Appraising heat transfer enhancement by nanofluid and entropy generation minimization in a micro tall cavity: : Magnetic field and sinusoidal heating effects

Abstract

Improving heat transfer is a challenging area of research. In recent years, new ideas have continuously emerged on this subject. Microchannels and microcavities have proven better heat transfer efficiency [1-3]. The present study aims to analyze the magnetohydrodynamics (MHD) heat transfer enhancement and entropy generation in a micro open tall cavity filled with nanoliquid under the effects of uniform magnetic field and bottom sinusoidal heating in the slip flow regime. A mesoscopic numerical analysis based on the SRT-BGK lattice Boltzmann numerical method (LBM) is used to resolve the governing equations with boundary conditions special treatment. The slip velocity and the temperature jump conditions are used to incorporate the micro aspect.
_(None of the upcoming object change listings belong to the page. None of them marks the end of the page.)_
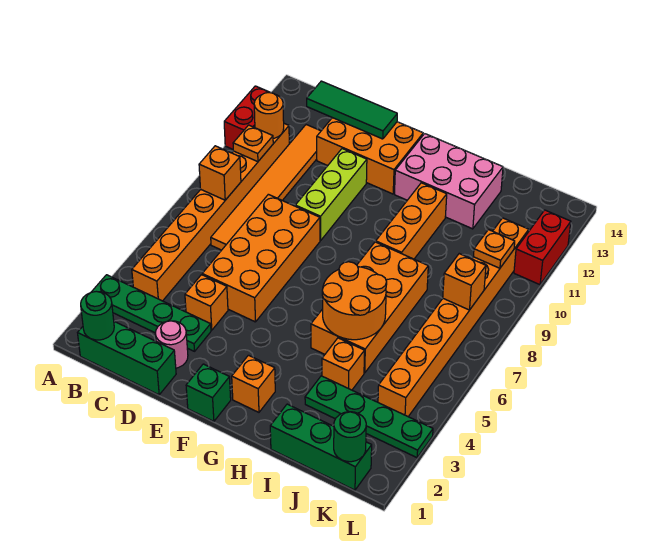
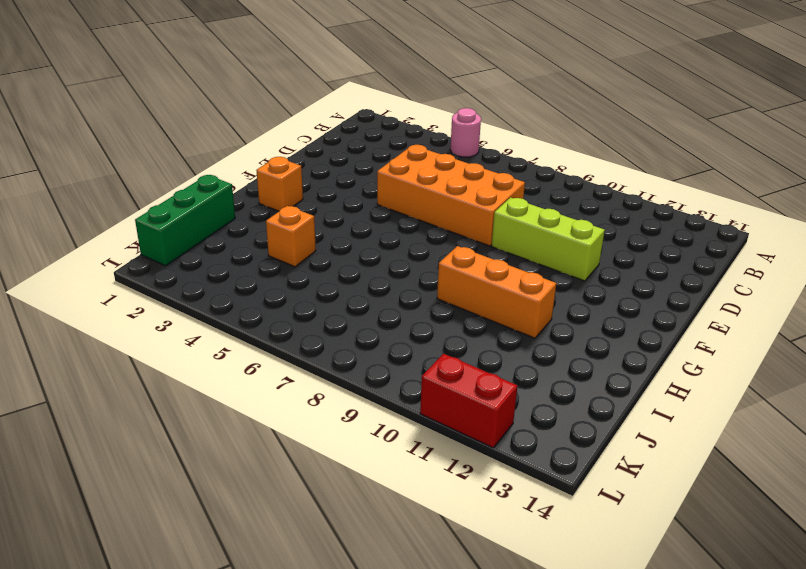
pink 1x1 round brick [450,108,481,157] -> pink 1x1 round brick moved to [155,321,188,368]
none -> green 1x4 plate [92,275,211,351]
none -> red 1x2 brick [224,86,270,149]
none -> green 1x3 brick [78,321,176,395]

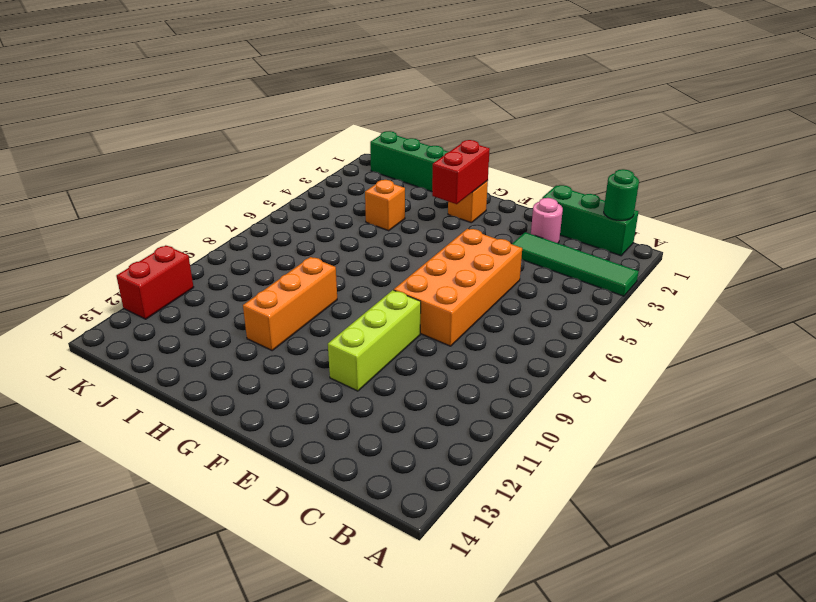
green 1x4 tile [512,232,639,296] -> green 1x4 plate [92,275,211,351]
red 1x2 brick [432,140,490,204] -> red 1x2 brick moved to [224,86,270,149]
none -> orange 1x8 brick [132,124,289,301]
none -> orange 1x6 tile [211,125,321,250]
none -> orange 1x1 brick [185,275,228,330]

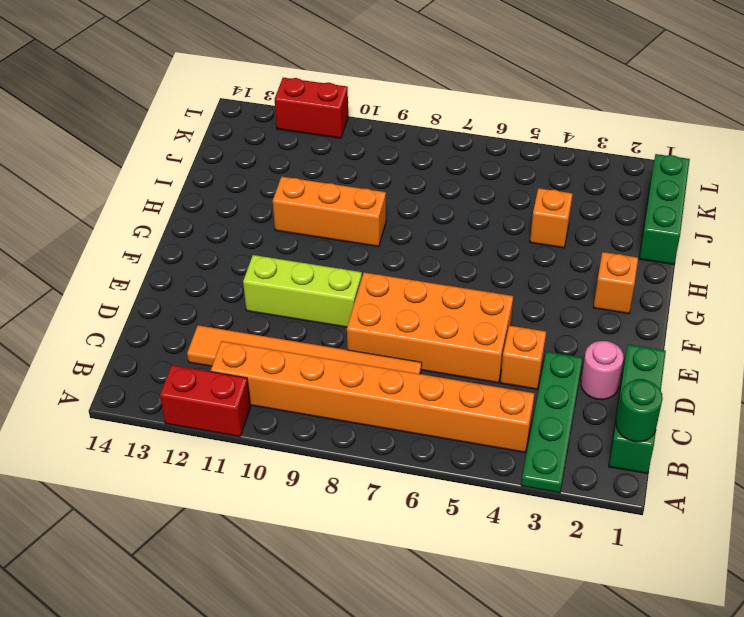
none -> orange 2x3 brick [317,118,423,194]
none -> green 1x1 brick [186,364,231,421]
none -> pink 2x3 brick [395,134,503,229]

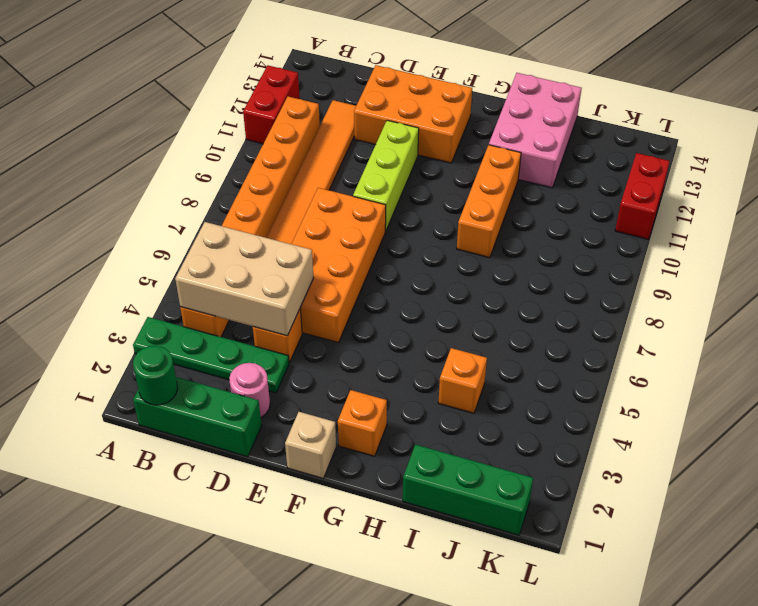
tan 2x3 brick [175,222,313,336] -> none
tan 1x1 brick [285,412,336,478] -> green 1x1 brick [186,364,231,421]
pink 2x3 brick [489,73,582,188] -> pink 2x3 brick turned to [395,134,503,229]
none -> orange 2x4 brick [311,242,428,373]
none -> green 1x4 plate [305,376,433,458]
none -> orange 1x8 brick [378,218,529,417]

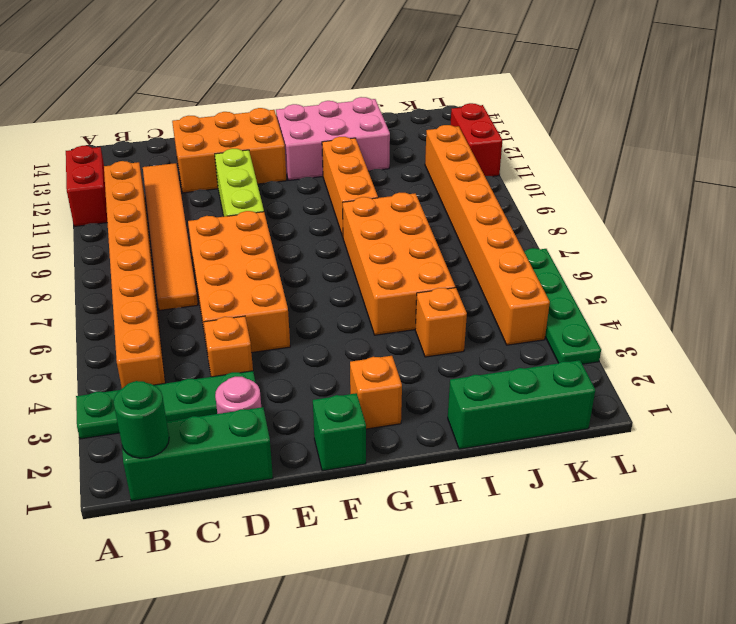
green 1x4 plate [524,248,601,364] -> green 1x4 plate turned to [305,376,433,458]
none -> orange 1x1 brick [199,146,241,200]
none -> orange 1x1 plate [233,125,273,162]
none -> orange 1x1 round brick [254,93,284,138]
The flow pattern, heat transfer characteristics and the irreversibility pattern are studied dependently on various dimensionless independent monitoring parameters in a set of ranges, namely: Rayleigh number (Ra) (102-104), Knudsen number (Kn) (0-0.1) and Hartmann number (Ha) (0-80), nanosuspensions volume fraction Vf (0-0.04%) as well as the magnitude A (0-1) and wave length parameter f of the sinusoidal heating function T(x) =A sin(fx/L), 1≤f=2πL/λ≤9 and λ is the signal wavelength.